Xavi - Euros are toughest test

I can't remember such an open tournament, admits Spain midfielder

Xavi: Feels the Euros are tougher to win than the World Cup

Spanish midfielder Xavi Hernandez believes the European Championship is harder to win than the World Cup.

The world and European champions are looking to complete an unprecedented treble by retaining their European crown in Poland and Ukraine this month.

And the Barcelona playmaker thinks success will make them marked opponents when the competition gets under way.

But Xavi feels Spain are in a more relaxed frame of mind ever since beating then world champions Italy in 2008 to pass the quarter-final stage for the first time at a major tournament since 1984.

"I have the feeling that the duty has been completed, that we are in peace. There are no urgencies anymore, no fear of the quarter-finals, no worries," the 32-year-old told El Pais.

"The day against Italy changed the dynamic of Spanish football, it was like a liberation. The title then arrived and the World Cup. I want to continue winning, but I feel we are in peace.

"Everyone wants to beat the champions. For us it is another game, for our opponent is it the game. Moreover, we are without (David) Villa and (Carles) Puyol.

"Vicente Del Bosque (the Spain coach) was right to say they are irreplaceable but we will try to compensate for their loss with other people.

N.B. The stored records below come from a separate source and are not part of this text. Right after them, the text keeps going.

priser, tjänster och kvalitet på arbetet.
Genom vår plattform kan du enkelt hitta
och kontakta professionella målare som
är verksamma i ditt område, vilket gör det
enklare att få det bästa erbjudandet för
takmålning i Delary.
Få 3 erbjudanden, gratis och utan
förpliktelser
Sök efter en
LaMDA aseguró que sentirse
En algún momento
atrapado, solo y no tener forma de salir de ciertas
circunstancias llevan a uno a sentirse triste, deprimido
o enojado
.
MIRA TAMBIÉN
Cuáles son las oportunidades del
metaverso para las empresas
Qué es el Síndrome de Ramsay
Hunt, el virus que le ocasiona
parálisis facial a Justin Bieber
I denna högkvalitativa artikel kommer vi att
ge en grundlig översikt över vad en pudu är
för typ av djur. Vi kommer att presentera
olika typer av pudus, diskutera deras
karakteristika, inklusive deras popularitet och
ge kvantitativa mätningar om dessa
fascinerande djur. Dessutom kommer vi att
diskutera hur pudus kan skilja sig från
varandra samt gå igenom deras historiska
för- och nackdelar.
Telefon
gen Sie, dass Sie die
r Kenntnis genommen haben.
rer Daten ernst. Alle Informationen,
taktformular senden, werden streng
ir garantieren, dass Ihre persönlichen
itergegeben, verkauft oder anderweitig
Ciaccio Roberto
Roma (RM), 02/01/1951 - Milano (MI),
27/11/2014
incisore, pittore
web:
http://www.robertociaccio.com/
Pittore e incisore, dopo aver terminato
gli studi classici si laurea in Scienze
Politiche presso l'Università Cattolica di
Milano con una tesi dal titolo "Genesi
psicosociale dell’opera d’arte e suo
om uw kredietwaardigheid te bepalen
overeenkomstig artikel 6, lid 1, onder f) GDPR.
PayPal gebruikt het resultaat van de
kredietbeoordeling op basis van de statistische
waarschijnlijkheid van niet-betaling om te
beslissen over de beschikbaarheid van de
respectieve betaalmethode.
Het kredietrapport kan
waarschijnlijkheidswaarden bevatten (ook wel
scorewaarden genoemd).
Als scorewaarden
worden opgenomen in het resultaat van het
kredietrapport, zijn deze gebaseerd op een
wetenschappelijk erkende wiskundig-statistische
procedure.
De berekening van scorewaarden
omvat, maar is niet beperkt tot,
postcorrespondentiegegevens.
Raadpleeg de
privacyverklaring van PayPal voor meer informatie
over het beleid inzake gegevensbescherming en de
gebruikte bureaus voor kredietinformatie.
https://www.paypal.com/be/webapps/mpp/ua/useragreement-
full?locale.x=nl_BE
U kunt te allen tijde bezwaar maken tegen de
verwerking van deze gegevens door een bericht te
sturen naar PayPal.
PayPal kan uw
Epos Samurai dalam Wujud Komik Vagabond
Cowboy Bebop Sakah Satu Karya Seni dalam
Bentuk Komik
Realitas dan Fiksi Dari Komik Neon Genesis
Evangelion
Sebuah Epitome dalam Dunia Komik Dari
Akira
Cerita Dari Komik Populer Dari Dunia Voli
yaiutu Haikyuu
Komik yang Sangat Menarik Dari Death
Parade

"The European Championships is harder than the World Cup, more intense. There are no Cinderellas.

"In the World Cup, with all respect, you can face Honduras or Saudi Arabia. In the Euros, anyone can beat you."

No disaster

While Xavi would love to make history yet again, he does not feel there is huge pressure to do so and takes pleasure in the knowledge that Spain have changed the way their rivals play too.

He added: "Four years ago we wanted to pass the quarter-final and now we are demanding something which no one has ever achieved? No, the lesson ought to be different.

"We are going to try, with our style, but if we don't achieve it then we will be calm. For no reason would it be a disaster.

"There are seven or eight teams that could win the title, so there would be a lot of disasters this year if that were the case, not everybody can win.

"I can't remember such an open tournament. There are rivals desperate to win and well-prepared like Holland, who have everything and are a very good team.

"Then you have France, Germany, Portugal, Spain, Italy and England.

"Moreover though, we have created the idea of wanting to play with the football, not speculating.

"Now Germany wants the ball, Italy don't give away areas of the pitch to play in. I think this is more transcendent than winning two titles."